俺は無線をはじめて実質1ヶ月以上の月日がたっていたので、学生が珍しいこと、そして学生を発見したらすぐに捕まえることが習慣になっていた。しかもこの人も、コールサインから察するに、俺と同じく昨日開局したばかり=どこの学生集団にも所属していないことが瞬間的にわかったのだった。
 そこですぐに俺はマイクを握って、
「7M3XXXこちらは、7M3XXXです。周波数を捜してきます。そのままお待ちください。」
と話し掛けた。するとちゃんとこちらの電波は届いたらしく、
「了解」の一言が返ってきた。
そこで早速周波数を捜し、そこに彼を誘導した。
彼はOさんという人で、俺が今現在通っている大学のある市の人だった。
そして、ハンディー無線機とそれにつける純正より少し長いアンテナという貧弱な設備にもかかわらず、その電波は俺の住むN町へと飛んできていたのだ。
Oさんは昨日開局してから必死にその小さなアンテナで、何度も何度もCQを出していたのだ。そして、それだけ何度もトライし続けて、やっと俺とつながったという。
そのときのOさんは、本当にうれしそうだった。
「昨日はもしかしたら誰か聞いていてくれるかなあと思ってCQ出してたんですけど、幾らやっても応答がないのでかなりがっかりしてたとこでした。 こんな短いアンテナなんで、誰も聞いてないんじゃないかとあきらめかけてたときに、TomGさんと初めてつながって、本当にうれしいです。」
 そしていろいろ話を聞いてみると、Oさんは高校1年生だった。
 Oさんはとても明るくて優しそうな人だったので、俺はすぐに自分の目が見えないことを打ち明けた。するとやっぱりOさんは、最初はびっくりしていたようだったが、すぐに交信を終わらせたりなどはせず、
「まあ、無線では目が見えなくても関係ないですからね。

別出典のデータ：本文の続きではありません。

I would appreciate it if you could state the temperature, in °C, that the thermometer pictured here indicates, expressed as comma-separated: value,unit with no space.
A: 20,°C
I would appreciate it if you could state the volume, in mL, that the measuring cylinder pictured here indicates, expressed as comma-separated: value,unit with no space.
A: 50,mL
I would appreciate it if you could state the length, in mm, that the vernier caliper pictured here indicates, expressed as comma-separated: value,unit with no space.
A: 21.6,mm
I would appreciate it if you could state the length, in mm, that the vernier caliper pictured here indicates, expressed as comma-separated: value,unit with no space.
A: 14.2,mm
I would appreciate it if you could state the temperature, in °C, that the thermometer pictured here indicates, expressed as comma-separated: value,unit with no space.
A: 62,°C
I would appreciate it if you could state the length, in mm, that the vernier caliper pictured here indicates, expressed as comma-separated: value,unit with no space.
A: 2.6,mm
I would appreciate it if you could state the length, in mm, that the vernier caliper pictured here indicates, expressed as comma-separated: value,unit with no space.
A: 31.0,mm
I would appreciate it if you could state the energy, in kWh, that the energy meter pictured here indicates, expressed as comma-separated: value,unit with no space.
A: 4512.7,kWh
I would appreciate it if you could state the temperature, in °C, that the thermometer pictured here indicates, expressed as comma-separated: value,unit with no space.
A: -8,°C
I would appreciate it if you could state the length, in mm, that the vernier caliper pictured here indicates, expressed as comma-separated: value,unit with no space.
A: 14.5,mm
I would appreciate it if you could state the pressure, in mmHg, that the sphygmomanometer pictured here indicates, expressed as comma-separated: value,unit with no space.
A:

そんなことは気にしないでこれからもよろしくお願いします。」と明るく答えてくれた。
 それから約30分ほど楽しく話していた俺は、母ちゃんの怒鳴り声でわれに帰った。そう、早く寝ないと明日学校に間に合わなくなってしまう。
でも、Oさんとの交信はとても楽しく、これで終わりにしてしまうのはもったいなかった。それに、Oさんもそのアンテナでつながる人が他にいないんじゃないかと思ってとてもがっかりしていた。
そこで、来週の土曜日にまた話をする約束をして、その日は泣く泣く電源を切ったのだった。

 さて、待ちに待った次の週の土曜日、俺がメインに張り付いていると、Oさんのほうから7時5分前に俺を呼び出してくれた。そして、
「こんなに土曜日が楽しみだったことはないよ。TomG君とまたつながってよかった。」
と言ってくれた。
 そのときのうれしさは、今でもはっきり覚えている。今まで俺は、目の見える人と接していても、「自分は迷惑ばかりかけていて申し訳ない」とか、「自分は人にしてもらうことばっかりで、何の約にも立っていないんだ」などと悲観的なことばかりを考えてしまっていた。
もちろんこれまで友達になったNさんもKさんも俺のことを迷惑だなんて考えていなかったと、今になって考えてみればはっきりと分かる。
でも、このときOさんは、「迷惑なんかじゃないよ」とか、「してもらってばかりなんてとんでもない」といった類の言葉ではなく、はっきりと
「TomG君と話すのが楽しみで毎日この日が来るのを待っていた」といってくれたのだ。
こうして俺は、目が見えない俺であっても、普通の人と対等な友達付き合いができるという自信を、Oさんからもらったのだった。